Para que o argumento da coalizão como valor
positivo seja exequível, o horizonte institucional precisa de plasticidade, não
de fixação, formal ou informal, de poderes de agenda dos dois Poderes aos quais,
constitucionalmente, confere-se competências de governo. Uma intuição que não
se deve desprezar é a de que a distribuição de poderes de agenda varie mesmo,
dentro de balizas flexíveis, de acordo com a distribuição de poder político
realizada a cada eleição. Se as urnas produzem convergência forte de agendas
entre Legislativo e Executivo, a cooperação é a tendência e a coalizão, consequência.
Se ocorre o oposto, como agora, a coalizão é uma condição para a cooperação e,
no limite, para a governabilidade.
Considerada a hipótese de que a demanda primordial,
decorrente do déficit democrático, é, embora sem menosprezar a da
efetividade dos governos, a qualidade da representação, não seria o caso de se
procurar assentar a governabilidade institucional e a estabilidade política no
antigo valor da representação como expressão mais fiel possível da vontade do
eleitor? Se partiu dele o imperativo de que pautas opostas de Executivo e
Legislativo devam ser conciliadas, não há “regra de ouro” mais racional que produzir
governos de coalizão. Essa é a criança que não pode ser atirada fora junto com
um presidencialismo de coalizão que já fez água. A insistência em
congelá-lo em busca de que readquira a solidez perdida pode queimar os dedos
dos feiticeiros pois, como se sabe, gelo queima.
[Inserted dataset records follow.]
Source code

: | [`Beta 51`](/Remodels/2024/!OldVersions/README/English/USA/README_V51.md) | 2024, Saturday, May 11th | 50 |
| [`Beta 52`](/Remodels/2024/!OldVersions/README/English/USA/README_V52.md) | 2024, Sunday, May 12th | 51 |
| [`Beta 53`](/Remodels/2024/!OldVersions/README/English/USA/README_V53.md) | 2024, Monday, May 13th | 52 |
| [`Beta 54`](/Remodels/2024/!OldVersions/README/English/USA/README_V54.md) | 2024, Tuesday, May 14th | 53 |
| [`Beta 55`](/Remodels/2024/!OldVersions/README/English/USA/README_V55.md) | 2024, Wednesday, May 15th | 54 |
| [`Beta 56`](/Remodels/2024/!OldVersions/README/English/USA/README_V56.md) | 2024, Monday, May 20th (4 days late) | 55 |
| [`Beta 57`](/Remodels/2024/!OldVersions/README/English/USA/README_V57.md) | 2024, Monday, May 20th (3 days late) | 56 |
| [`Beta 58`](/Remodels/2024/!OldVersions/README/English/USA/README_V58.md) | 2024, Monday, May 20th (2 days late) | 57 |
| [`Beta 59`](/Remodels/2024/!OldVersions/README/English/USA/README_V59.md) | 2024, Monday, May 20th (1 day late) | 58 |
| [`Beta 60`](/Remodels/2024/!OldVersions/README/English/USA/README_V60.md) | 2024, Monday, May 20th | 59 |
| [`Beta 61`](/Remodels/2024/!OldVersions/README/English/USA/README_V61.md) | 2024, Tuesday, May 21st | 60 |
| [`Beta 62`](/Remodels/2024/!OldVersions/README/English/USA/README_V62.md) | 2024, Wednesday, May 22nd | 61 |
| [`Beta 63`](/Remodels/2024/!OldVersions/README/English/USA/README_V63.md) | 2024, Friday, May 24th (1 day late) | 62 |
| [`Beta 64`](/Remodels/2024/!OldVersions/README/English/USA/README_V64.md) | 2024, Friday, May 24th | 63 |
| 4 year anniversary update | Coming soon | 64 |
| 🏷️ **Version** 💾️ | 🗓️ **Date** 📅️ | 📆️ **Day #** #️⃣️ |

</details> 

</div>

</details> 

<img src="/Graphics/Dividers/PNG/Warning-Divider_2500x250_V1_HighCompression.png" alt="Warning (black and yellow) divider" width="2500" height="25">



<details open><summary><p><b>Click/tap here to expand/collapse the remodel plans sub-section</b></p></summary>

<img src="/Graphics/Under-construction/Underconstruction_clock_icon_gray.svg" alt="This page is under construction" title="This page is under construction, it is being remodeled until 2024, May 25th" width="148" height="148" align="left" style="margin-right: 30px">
Pede-se fogo brando para descongelar
e aquecer a democracia, quem sabe até com fervor, mas sem fervura.
É evidente que as especulações feitas neste
artigo requerem aprofundar (assim como Abrucio fez com o tema da fragmentação) o
tema da (má) qualidade da representação política que temos no Brasil, refletida
no agir político dos dois poderes governativos da República. De modo especial
requerem dedicar esforço analítico ao que se passa e ao que se pode querer que
se passe no Poder Legislativo, antes, durante e após os processos eleitorais
que legitimam institucionalmente a sua composição e a ação política dos seus
membros, de modo particular das suas cúpulas. A coluna tentará se debruçar
sobre isso, em suas próximas edições.